6 responses to “#F1 Forensics: McLaren-Honda

  1. Excellent articles. Thanks. It must be very time consuming to research it all.
    It gives even more insight into the woeful state of affairs for Honda and Renault.

  2. Great series, gives a pretty good overall picture.

    I’d add something to the Honda vs Renault discussion the way I see things now after the 2×25 place grid penalty for McH. It looks like Renault have a particularly unreliable ICE, but everything else hasn’t really been pointed out for unreliability. Cyril declared after China they have a bad piston or something like that and it is introduced in ICE4; since then they seem fine, albeit not very fast. Honda on the other hand started in pre-season testing with MGUK seals, continued in Melbourne with ICE woes and especially MGUH failures (though it could be Turbo as well, I have doubts reports/reporters are as accurate as they should be); I keep remembering Button saying “I lost power” and he keeps crawling at a snail’s pace – for me this is Turbo/MGUH/CEH failure. My 2 cents: from now on Renault are likely to have more ICE changes and Honda will change complete PUs.
    A point from a previous article – if teams bought PUs individually it would be disastrous for at least 3 of them, but I think they rent the PUs (remember McLaren last year). As it is I don’t think it’s disastrous for PU suppliers either – it is bad, but how bad? On TV we’re shown each team has (or should have) 4 PUs per year – but on the dynos, for development, experimental bits, PU suppliers surely build quite a few more. 1 extra PU shipped to the track isn’t 25% more added cost, it’s quite a bit less.
    Imho for readability reasons the press oversimplifies things – it’s black or white because in 1000 words not much more can be said. I’m happy to see articles such as this one that starts reader’s neuron(s)

  3. It’s time they lose one of the old timers and bring vandoorne in. The boy is dominating gp2 like none has before.

    • @bruznic

      Vandoorne will have the exact same difficulties that Magnussen, Bottas, Ricciardo, JEV and countless others after the 2008-2009 testing bans have had: there is a significant break-in period in F1 for rookies, however talented they’ve shown to be in lower formulae. It takes at least two years, but better make it three, for rookies to get to a performance level (speed & consistency) comparable to old-timers. Stick Vandoorne next to Button or Alonso, and he may suffer the same twitchy start to F1 as Magnussen did…

      • I know.
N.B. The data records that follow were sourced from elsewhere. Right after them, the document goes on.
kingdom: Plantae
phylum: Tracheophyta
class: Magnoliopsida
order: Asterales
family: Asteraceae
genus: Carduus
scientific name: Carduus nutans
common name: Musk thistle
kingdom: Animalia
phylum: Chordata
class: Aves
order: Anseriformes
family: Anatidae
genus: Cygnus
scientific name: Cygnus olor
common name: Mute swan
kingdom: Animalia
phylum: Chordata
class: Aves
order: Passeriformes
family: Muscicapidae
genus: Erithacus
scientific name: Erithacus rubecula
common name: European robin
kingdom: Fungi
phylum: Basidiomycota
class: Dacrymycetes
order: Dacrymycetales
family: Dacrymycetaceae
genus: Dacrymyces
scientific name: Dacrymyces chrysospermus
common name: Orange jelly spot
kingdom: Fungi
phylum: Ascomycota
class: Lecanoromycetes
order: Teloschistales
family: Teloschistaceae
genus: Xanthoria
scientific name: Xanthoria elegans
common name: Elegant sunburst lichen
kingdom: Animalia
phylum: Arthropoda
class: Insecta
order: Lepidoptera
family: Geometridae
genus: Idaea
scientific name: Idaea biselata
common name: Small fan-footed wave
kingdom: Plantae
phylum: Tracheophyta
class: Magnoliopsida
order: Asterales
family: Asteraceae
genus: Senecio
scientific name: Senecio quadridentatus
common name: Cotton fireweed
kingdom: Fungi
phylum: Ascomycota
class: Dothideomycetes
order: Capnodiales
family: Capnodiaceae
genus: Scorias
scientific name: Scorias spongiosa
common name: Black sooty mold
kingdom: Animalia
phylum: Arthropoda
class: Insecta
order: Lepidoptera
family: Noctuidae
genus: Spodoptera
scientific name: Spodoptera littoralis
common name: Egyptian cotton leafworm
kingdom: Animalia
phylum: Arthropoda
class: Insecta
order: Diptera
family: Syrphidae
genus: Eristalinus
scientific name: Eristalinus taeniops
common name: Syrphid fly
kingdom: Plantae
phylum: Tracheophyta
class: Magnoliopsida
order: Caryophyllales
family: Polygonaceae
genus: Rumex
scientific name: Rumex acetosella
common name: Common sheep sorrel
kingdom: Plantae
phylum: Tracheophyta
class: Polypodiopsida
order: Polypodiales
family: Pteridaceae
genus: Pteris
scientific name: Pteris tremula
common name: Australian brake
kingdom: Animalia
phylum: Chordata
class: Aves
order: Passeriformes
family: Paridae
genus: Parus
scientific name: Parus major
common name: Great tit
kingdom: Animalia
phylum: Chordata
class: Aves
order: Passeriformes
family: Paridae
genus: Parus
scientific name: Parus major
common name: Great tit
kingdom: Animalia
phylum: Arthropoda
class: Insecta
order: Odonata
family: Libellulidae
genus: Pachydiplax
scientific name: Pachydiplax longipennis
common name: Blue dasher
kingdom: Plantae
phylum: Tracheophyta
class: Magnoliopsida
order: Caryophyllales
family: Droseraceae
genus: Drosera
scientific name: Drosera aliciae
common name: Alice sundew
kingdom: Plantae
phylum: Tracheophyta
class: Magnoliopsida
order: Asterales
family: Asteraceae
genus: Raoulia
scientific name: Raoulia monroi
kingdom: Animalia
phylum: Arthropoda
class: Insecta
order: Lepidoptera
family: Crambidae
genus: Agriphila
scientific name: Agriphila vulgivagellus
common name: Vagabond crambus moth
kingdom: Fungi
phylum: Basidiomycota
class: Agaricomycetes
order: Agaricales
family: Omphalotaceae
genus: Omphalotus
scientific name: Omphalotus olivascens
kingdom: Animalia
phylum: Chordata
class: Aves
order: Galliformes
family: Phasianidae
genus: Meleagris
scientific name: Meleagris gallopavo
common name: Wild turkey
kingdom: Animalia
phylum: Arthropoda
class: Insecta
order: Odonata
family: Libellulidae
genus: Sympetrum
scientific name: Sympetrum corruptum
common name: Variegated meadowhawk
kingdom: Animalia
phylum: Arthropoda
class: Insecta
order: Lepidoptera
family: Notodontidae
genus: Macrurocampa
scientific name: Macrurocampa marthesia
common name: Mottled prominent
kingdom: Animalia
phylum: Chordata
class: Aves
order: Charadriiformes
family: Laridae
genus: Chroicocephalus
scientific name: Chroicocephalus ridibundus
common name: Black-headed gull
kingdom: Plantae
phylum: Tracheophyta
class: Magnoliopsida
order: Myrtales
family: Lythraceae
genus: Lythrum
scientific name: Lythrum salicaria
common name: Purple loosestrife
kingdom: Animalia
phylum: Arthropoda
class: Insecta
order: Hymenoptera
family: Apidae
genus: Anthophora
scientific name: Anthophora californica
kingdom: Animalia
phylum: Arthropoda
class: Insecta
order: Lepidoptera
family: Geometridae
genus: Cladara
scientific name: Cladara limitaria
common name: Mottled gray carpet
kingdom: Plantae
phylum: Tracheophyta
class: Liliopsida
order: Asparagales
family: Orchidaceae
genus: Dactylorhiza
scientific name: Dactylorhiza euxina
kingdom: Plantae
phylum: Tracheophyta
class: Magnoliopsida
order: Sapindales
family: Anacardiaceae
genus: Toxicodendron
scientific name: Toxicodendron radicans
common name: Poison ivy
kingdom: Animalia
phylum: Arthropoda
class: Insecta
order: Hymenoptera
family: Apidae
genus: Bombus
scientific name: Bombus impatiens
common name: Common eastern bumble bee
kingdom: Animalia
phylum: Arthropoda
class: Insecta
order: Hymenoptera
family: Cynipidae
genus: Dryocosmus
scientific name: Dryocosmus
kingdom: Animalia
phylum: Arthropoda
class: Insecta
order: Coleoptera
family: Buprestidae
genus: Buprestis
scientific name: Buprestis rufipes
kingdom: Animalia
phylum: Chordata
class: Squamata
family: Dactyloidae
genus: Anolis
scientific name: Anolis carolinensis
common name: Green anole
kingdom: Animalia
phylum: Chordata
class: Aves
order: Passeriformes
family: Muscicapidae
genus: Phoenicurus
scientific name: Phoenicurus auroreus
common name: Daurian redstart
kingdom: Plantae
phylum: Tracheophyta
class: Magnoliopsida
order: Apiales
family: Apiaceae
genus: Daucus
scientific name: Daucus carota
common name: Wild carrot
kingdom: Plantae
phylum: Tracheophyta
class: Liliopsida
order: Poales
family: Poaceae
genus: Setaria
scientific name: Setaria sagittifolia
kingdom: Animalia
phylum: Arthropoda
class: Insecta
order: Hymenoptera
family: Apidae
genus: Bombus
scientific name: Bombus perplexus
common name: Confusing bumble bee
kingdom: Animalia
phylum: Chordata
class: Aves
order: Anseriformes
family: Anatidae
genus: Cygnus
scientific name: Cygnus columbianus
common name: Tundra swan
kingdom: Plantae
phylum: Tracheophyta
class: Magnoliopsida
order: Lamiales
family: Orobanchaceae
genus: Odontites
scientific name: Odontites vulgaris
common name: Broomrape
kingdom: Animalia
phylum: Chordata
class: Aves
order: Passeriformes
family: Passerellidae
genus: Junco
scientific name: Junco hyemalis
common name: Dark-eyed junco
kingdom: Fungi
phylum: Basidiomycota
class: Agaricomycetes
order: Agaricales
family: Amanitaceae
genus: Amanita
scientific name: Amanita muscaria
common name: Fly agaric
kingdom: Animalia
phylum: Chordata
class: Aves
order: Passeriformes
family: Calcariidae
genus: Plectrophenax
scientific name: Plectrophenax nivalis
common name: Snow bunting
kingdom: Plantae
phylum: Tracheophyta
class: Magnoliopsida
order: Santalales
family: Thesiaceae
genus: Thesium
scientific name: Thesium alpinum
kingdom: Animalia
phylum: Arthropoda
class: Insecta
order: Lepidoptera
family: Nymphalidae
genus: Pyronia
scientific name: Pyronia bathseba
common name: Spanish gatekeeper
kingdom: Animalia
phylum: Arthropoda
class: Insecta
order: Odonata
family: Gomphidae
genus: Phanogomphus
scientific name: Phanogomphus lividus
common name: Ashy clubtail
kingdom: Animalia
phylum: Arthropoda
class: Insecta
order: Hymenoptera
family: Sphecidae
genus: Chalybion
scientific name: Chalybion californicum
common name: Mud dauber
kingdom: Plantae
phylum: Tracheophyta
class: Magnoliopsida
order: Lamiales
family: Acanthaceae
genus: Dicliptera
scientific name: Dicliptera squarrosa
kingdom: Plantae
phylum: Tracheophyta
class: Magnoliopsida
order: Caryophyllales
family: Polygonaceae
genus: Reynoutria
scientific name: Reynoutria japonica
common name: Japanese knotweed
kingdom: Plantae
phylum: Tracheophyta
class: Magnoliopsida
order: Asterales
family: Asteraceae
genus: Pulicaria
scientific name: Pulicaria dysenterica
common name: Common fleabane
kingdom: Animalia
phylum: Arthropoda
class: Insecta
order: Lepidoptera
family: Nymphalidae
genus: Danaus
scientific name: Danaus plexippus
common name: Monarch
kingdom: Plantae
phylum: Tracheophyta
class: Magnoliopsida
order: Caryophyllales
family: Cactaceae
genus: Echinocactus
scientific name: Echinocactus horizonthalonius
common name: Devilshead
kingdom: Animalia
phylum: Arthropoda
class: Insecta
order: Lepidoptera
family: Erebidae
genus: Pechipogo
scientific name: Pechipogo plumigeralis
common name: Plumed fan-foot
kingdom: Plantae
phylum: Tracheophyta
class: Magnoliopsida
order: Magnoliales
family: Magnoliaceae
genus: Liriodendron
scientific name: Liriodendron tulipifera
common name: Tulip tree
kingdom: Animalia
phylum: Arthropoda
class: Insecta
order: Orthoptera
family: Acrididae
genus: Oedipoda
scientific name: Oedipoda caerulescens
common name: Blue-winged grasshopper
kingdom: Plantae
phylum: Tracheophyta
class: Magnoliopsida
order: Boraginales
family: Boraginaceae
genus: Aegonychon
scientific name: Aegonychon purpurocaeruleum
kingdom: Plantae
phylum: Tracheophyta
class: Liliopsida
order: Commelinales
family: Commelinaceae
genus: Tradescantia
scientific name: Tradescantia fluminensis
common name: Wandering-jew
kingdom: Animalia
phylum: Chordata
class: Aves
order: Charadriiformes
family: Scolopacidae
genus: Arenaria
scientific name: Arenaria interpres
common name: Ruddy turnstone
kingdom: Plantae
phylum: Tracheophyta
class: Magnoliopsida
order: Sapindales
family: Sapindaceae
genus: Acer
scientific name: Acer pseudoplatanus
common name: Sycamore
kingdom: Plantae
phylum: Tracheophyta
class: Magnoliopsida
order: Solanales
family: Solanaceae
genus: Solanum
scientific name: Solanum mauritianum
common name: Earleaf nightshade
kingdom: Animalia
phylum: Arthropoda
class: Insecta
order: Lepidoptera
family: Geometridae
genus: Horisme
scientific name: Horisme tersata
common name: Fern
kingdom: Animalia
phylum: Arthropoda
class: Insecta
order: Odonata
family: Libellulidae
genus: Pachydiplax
Just want to see him in f1. And of the car is as shit as it is now he’ll have a period of adjusting without all the stress, if neither button or Alonso perform better as him (due to the car) nobody will ask questions.

  4. F1becoming more irrelevant. Honda are trying to catch up and not destroy their reputation. What’s F1 going to do if Renault withdraws. No new manufacture’s are going to cue up to be humiliated.Racing to prove new technology /endurance not advertising and noise!